Una larga y confidencial conferencia tuvo lugar entre César y su dueña, lo que trajo como primera consecuencia que el coronel Wellmere quedase abandonado a la hospitalidad de Sara. Todos los temas habituales de conversación quedaron pronto agotados, cuando el coronel se decidió a intentar otros; y lo hizo con un poco de ese malestar que siente quien ha de reprocharse un error, aludiendo a los acontecimientos del pasado día.

—Miss Wharton —dijo Wellmere con una sonrisa despectiva—, cuando vi por primera vez a ese Mr. Dunwoodie, en su casa de Queen Street, nunca hubiera pensado que se trataba de un guerrero tan renombrado.

—Renombrado, si se tiene en consideración al enemigo que ha vencido —respondió Sara, penetrando en los resentimientos de su amigo—. El incidente que le sucedió a usted ha sido desgraciado en todos los aspectos; porque sin esa circunstancia, las armas de nuestro rey hubiesen triunfado como siempre.

—Sin embargo —dijo el coronel, con su tono más dulzón—, el placer le la compañía que el accidente me ha proporcionado me compensaron creces de la mortificación y de las heridas que lo causaron.

—Espero que esas heridas serán poca cosa —replicó Sara, tratando le ocultar su sonrojo, inclinándose para cortar con los dientes un hilo le la labor que sostenía sobre sus rodillas.

—En efecto, las heridas del cuerpo son poca cosa en comparación con otras —dijo el coronel, siempre en el mismo tono—. ¡Ah, miss Wharton! ¡En momentos como estos es cuando se aprecia todo el valor de la amistad y de la compasión!

Difícilmente puede figurarse nadie, si no lo ha experimentado, los rápidos progresos que en amor puede hacer el corazón de una mujer, en el corto espacio de media hora. Cuando la conversación comenzó a referirse a la amistad y a la compasión, Sara encontró el tema demasiado interesante para confiar en su voz. Sin embargo, levantó la mirada hacia el coronel, y vio que él contemplaba su bello rostro con un gesto de admiración tan manifiesto, que para explicarla no eran necesarias las palabras.

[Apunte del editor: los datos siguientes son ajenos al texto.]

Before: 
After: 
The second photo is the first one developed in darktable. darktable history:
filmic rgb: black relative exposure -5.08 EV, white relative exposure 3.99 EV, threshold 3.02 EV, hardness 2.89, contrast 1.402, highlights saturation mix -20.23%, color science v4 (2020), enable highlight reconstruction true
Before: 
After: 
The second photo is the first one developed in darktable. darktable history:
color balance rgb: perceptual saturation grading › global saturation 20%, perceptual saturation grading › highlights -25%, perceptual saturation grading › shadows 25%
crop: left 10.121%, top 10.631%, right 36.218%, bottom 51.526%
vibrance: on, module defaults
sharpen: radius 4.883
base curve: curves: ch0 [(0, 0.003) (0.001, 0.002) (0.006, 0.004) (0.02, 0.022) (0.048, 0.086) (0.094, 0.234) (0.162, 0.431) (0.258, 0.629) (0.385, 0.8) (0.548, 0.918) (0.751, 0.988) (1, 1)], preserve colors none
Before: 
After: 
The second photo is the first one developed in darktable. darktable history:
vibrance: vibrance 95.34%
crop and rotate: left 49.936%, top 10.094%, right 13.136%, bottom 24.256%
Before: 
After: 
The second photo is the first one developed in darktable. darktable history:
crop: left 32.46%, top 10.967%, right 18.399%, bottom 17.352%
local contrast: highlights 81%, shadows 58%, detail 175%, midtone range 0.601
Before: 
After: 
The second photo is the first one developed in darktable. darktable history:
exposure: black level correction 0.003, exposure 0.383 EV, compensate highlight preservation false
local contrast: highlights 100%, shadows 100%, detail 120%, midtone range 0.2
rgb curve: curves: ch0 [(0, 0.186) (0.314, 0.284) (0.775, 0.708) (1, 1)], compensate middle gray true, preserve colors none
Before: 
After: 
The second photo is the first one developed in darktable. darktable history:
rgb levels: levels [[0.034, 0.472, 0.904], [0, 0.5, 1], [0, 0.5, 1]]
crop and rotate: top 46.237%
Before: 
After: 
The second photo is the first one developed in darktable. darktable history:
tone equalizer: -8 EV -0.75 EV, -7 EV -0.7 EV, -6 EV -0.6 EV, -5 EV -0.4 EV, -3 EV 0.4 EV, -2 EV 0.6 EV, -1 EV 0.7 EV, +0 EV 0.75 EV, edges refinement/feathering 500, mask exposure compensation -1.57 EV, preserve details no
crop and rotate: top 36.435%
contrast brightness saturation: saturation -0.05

Su entrevista a solas duró una hora, sin interrupción. Y aunque el coronel no pronunciase lo que una matrona experta hubiera llamado una frase decisiva, dijo un montón de cosas que encantaron a su compañera, Sara se retiró a su apartamento con el corazón más ligero que nunca desde que su hermano cayó prisionero de los americanos.